• Die Aufgabe
Duplizieren Sie aus dem Seitentext unverändert den Abschnitt, der mit den Worten „CETA-Volksbegehren“ einsetzt und mit „Greenpeace-Sprecherin Hanna Simons.“ schließt.

• Seitentext
-=-=-

CETA-Volksbegehren

Greenpeace fordert Sonderausschuss und umfassende Debatte
Handelspolitik ist Querschnittsmaterie und muss angemessen behandelt werden


20. April: Greenpeace fordert einen Sonderausschuss zum Volksbegehren gegen die Handelspakte CETA, TTIP und TiSA und unterstützt den Wunsch der Oppositionsparteien, das Volksbegehren zweimal im Plenum des Nationalrats zu debattieren. „562.379 Österreicherinnen und Österreicher haben das Volksbegehren unterschrieben und wollen, dass ihr Anliegen angemessen im Parlament behandelt wird“, so Greenpeace-Sprecherin Hanna Simons.

-=-=-

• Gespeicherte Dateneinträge
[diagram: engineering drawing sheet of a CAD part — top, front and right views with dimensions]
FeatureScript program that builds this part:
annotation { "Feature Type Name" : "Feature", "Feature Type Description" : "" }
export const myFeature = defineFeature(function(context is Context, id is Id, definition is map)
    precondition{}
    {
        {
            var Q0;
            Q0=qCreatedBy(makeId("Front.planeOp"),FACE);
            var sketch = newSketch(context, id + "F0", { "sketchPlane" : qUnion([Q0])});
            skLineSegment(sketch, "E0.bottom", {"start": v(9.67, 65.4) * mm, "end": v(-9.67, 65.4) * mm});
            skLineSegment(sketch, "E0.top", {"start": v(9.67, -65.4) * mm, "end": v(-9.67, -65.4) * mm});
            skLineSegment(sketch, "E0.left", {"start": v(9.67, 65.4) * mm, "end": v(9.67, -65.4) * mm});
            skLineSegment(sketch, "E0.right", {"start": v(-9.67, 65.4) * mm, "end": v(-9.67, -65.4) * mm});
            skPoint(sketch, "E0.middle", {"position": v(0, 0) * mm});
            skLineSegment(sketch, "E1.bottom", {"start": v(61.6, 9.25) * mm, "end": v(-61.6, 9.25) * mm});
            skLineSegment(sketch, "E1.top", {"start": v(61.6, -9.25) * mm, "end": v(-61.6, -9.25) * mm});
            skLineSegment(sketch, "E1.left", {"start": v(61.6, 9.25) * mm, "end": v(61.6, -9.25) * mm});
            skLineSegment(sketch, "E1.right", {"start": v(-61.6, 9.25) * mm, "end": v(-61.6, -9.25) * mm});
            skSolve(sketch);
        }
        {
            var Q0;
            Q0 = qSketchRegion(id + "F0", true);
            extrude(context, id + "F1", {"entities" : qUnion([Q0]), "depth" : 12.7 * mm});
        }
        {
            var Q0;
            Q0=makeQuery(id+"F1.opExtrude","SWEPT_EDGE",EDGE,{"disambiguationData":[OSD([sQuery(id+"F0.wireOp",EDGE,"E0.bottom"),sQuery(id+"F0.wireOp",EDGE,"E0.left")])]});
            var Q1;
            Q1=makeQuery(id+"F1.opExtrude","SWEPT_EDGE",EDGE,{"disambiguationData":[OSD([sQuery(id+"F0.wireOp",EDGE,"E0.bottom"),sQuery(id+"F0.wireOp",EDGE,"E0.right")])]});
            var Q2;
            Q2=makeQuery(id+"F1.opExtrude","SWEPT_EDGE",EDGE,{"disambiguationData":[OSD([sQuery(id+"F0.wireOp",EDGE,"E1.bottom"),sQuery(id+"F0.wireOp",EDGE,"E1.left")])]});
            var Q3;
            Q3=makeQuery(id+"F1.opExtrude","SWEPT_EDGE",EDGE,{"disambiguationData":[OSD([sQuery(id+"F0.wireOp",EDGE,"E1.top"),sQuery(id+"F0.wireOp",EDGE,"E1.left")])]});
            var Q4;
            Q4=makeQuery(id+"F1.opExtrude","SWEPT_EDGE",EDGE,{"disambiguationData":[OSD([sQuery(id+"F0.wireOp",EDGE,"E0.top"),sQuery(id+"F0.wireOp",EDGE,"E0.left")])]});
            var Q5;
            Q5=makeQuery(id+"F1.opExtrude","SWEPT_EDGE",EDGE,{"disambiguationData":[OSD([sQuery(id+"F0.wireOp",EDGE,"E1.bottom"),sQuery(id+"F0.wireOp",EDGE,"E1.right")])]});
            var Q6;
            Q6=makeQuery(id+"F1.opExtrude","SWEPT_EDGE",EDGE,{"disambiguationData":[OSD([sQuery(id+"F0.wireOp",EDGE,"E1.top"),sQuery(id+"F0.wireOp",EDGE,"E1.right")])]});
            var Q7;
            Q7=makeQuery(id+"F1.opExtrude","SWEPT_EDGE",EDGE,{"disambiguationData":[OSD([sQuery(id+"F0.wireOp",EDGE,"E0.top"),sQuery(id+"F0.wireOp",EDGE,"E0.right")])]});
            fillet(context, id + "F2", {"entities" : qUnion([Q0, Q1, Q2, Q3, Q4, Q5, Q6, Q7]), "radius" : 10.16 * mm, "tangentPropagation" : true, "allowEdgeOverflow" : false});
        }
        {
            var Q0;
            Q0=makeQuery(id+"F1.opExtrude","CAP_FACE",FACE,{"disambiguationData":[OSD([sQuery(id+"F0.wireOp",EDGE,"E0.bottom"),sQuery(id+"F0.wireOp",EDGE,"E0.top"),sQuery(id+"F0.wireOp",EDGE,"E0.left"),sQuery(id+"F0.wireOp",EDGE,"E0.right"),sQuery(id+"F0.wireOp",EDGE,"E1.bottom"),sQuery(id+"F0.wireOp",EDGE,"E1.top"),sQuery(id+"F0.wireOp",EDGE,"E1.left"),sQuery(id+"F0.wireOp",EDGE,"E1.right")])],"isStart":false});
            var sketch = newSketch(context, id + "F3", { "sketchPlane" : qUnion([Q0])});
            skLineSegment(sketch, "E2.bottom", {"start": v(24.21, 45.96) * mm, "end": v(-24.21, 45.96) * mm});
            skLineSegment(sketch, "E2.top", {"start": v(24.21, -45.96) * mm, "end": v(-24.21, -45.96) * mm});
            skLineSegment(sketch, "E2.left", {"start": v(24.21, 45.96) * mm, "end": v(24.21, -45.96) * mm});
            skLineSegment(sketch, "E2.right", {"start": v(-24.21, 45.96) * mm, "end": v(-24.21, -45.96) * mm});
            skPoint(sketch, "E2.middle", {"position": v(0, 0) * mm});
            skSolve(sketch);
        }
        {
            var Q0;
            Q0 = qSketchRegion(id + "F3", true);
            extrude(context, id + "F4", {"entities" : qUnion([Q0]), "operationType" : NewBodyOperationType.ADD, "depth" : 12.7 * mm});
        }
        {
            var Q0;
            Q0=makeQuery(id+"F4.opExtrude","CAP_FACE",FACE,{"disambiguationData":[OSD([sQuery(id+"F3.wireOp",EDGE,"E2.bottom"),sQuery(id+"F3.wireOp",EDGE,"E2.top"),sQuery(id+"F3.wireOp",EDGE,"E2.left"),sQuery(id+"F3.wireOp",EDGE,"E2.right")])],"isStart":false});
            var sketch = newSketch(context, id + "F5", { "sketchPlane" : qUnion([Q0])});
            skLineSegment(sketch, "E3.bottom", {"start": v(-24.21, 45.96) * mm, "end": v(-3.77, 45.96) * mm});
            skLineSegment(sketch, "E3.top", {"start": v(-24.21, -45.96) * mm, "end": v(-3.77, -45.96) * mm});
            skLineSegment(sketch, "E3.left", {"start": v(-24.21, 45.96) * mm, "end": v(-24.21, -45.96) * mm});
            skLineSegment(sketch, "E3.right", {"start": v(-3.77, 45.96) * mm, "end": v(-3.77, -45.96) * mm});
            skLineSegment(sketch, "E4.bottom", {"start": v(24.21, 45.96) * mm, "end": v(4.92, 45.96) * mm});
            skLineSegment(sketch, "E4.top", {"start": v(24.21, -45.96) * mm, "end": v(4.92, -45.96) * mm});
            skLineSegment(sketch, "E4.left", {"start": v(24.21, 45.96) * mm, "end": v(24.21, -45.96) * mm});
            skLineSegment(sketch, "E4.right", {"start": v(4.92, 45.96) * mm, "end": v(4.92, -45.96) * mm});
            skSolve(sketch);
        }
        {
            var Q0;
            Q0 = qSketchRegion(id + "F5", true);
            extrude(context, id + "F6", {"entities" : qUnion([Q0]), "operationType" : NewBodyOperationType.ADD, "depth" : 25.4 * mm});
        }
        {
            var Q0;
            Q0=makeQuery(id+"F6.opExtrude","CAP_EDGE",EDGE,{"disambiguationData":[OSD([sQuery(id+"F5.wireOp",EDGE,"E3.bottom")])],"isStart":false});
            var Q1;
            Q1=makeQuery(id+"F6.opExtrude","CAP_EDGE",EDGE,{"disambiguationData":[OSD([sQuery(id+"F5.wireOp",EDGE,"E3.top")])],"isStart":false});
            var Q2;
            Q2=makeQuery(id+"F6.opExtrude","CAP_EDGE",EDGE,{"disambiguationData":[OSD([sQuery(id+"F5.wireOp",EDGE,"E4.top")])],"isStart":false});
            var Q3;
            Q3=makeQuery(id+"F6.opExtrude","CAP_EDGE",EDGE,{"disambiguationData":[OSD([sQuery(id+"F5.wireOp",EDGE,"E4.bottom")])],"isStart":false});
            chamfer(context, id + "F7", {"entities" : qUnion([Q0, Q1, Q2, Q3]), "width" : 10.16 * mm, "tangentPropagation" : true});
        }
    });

-=-=-

• Ergebnis der Aufgabe
CETA-Volksbegehren

Greenpeace fordert Sonderausschuss und umfassende Debatte
Handelspolitik ist Querschnittsmaterie und muss angemessen behandelt werden


20. April: Greenpeace fordert einen Sonderausschuss zum Volksbegehren gegen die Handelspakte CETA, TTIP und TiSA und unterstützt den Wunsch der Oppositionsparteien, das Volksbegehren zweimal im Plenum des Nationalrats zu debattieren. „562.379 Österreicherinnen und Österreicher haben das Volksbegehren unterschrieben und wollen, dass ihr Anliegen angemessen im Parlament behandelt wird“, so Greenpeace-Sprecherin Hanna Simons.